Una norma molto recente ha dato la possibilità alle Regioni, per un periodo determinato, di permettere anche ai medici e agli infermieri stranieri residenti in Italia di partecipare ai concorsi pubblici. Questa, però, non è una soluzione, ma semplicemente una pezza. In Francia, al contrario, il Presidente Macron ha scelto di dare la cittadinanza onoraria ad alcuni medici molto impegnati contro il coronavirus. Questo dimostra un modo di affrontare non solo l’immigrazione, ma soprattutto l’integrazione totalmente differente, e molto più funzionale. In Italia, di fatto, non si dà il giusto valore agli immigrati. E manca un reale riconoscimento dell’importanza delle politiche di integrazione e di pacifica convivenza che esse producono.

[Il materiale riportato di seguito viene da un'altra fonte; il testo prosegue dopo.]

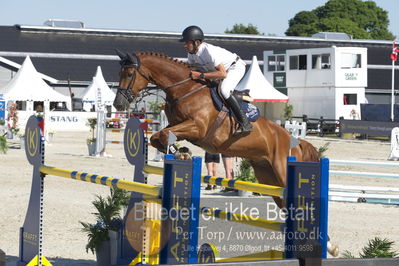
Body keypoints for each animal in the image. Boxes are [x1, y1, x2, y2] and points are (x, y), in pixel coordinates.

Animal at [113, 51, 322, 206]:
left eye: (129, 74)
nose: (118, 104)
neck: (185, 89)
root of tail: (296, 141)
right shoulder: (177, 125)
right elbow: (158, 137)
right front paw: (181, 152)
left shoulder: (197, 128)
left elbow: (163, 135)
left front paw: (181, 153)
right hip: (267, 176)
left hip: (282, 172)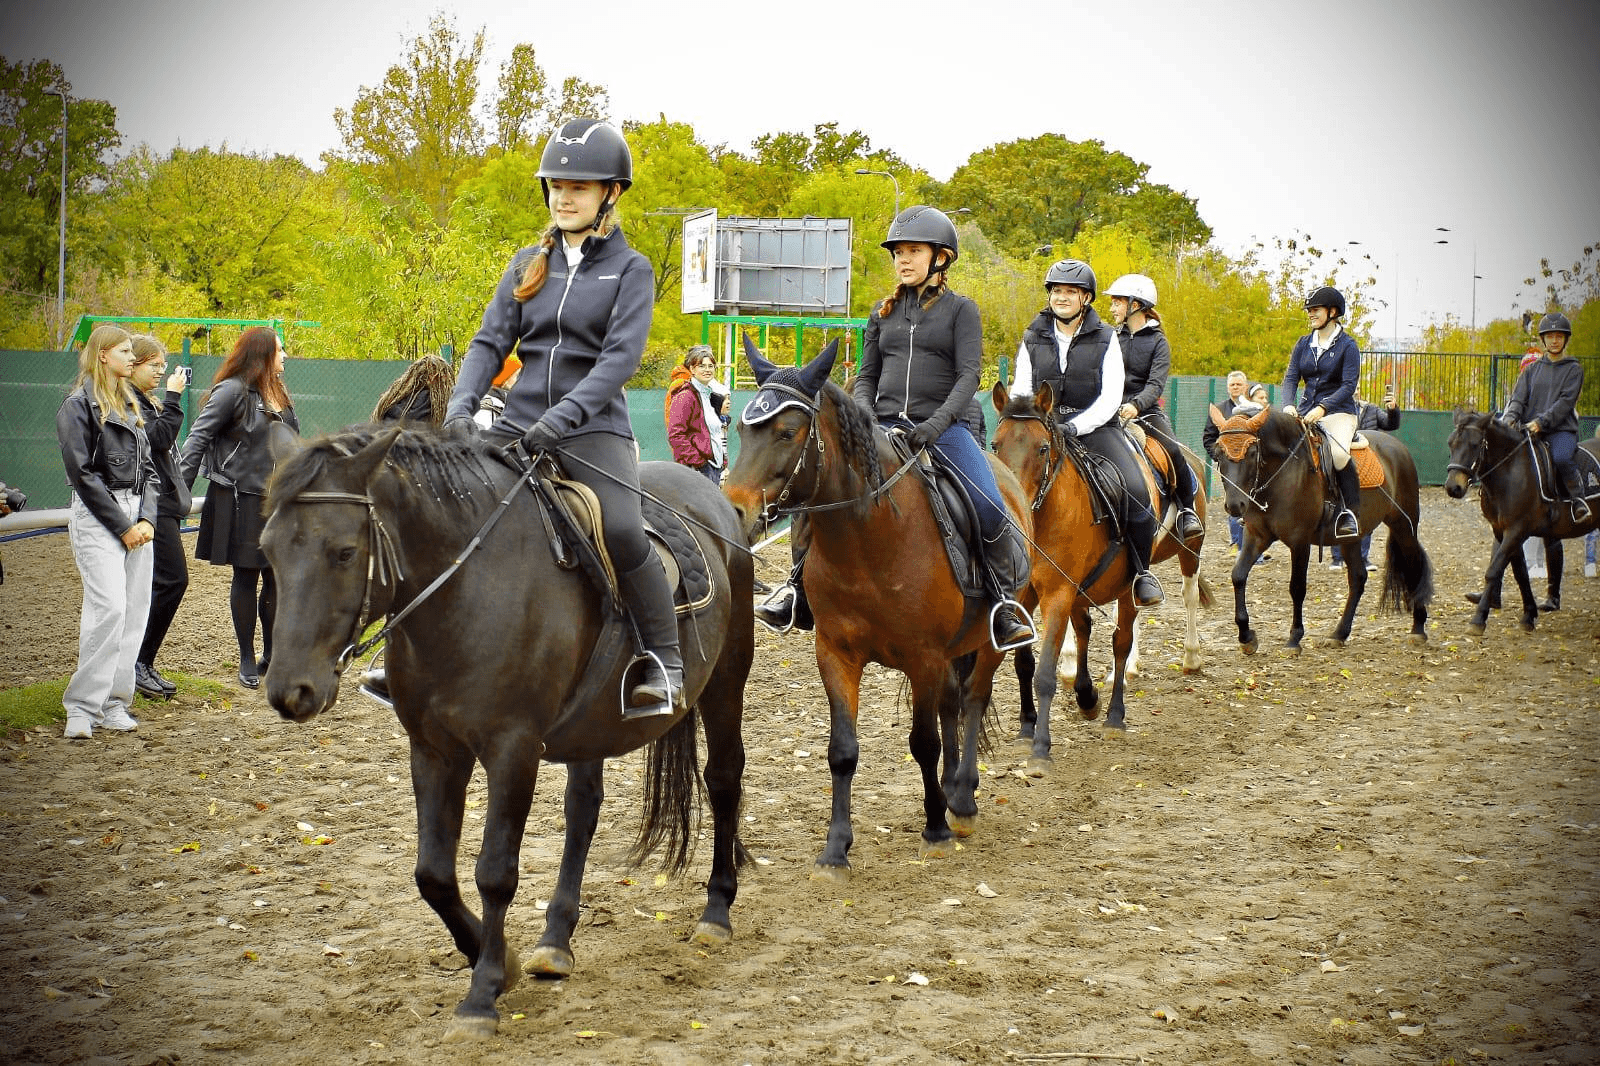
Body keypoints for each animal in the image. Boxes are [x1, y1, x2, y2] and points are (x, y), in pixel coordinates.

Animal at [258, 423, 753, 1040]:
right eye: (268, 551)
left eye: (344, 551)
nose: (290, 692)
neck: (466, 587)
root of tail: (712, 495)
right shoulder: (433, 749)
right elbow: (432, 874)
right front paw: (500, 963)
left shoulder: (512, 749)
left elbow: (495, 872)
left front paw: (482, 995)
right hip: (590, 725)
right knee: (582, 810)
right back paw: (555, 943)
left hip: (726, 681)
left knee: (724, 780)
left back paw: (716, 912)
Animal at [721, 338, 1030, 881]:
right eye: (741, 428)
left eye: (786, 432)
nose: (735, 509)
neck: (868, 542)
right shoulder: (837, 654)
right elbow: (842, 751)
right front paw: (835, 849)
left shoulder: (924, 656)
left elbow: (923, 742)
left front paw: (935, 831)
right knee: (953, 705)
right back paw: (950, 789)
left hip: (986, 644)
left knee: (971, 703)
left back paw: (961, 801)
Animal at [991, 382, 1212, 774]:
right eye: (994, 446)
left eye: (1042, 448)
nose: (1010, 505)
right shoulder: (1027, 596)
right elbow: (1023, 662)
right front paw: (1027, 727)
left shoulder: (1058, 593)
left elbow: (1044, 672)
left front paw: (1041, 750)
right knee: (1095, 629)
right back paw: (1089, 694)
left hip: (1183, 552)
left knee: (1137, 629)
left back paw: (1129, 703)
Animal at [1208, 404, 1433, 653]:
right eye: (1218, 453)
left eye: (1251, 452)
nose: (1235, 505)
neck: (1280, 474)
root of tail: (1396, 445)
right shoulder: (1256, 535)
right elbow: (1238, 575)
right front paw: (1246, 636)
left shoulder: (1299, 541)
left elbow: (1297, 587)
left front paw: (1294, 638)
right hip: (1350, 538)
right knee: (1358, 578)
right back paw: (1339, 634)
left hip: (1404, 525)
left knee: (1413, 565)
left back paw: (1418, 628)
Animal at [1443, 409, 1600, 633]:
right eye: (1451, 443)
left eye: (1474, 444)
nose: (1453, 488)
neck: (1510, 472)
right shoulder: (1503, 531)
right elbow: (1520, 573)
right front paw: (1529, 615)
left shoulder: (1517, 530)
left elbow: (1494, 571)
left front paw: (1478, 620)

Un’integrazione negata dallo Stato

Non è chiaro perchè dei professionisti che hanno studiato in Italia, medici, infermieri stranieri e non solo, non debbano avere le stesse opportunità di lavoro degli altri cittadini che, in più, hanno solamente la cittadinanza italiana. Teoricamente, infatti, dovrebbero valere i titoli, le competenze, l’esperienza, non la provenienza. Quello che succede, invece, è che nonostante un permesso di soggiorno di lunga durata, questi operatori non possono presentarsi ai concorsi pubblici. Di conseguenza, possono lavorare solamente nella sanità privata. Qui nasce il paradosso dell’integrazione negata. Come riporta Huffington Post, in Italia un immigrato pur con lunga residenza, con titoli di studio e comprovata professionale può svolgere lavori solo nel settore dell’industria, del manifatturiero. Oppure nell’edilizia, nelle famiglie, nell’agricoltura oppure in settori di insegnamento e sanitario purché privati.

Questo significa che nella pubblica amministrazione non vengono considerati i titoli, ma semplicemente la cittadinanza italiana. Se non la si ha, bisogna rimanerne fuori. E in un periodo di emergenza sanitaria, è assurdo pensare che tanti medici e infermieri, in Italia, vengano tagliati fuori solamente perchè stranieri. E’ ora di cambiare la legge a riguardo. Di prevedere che i professionisti di origine straniera con permesso di soggiorno di lunga residenza e con titoli di studio e di tirocinio adeguati possano finalmente partecipare ai concorsi pubblici, al pari degli altri cittadini italiani.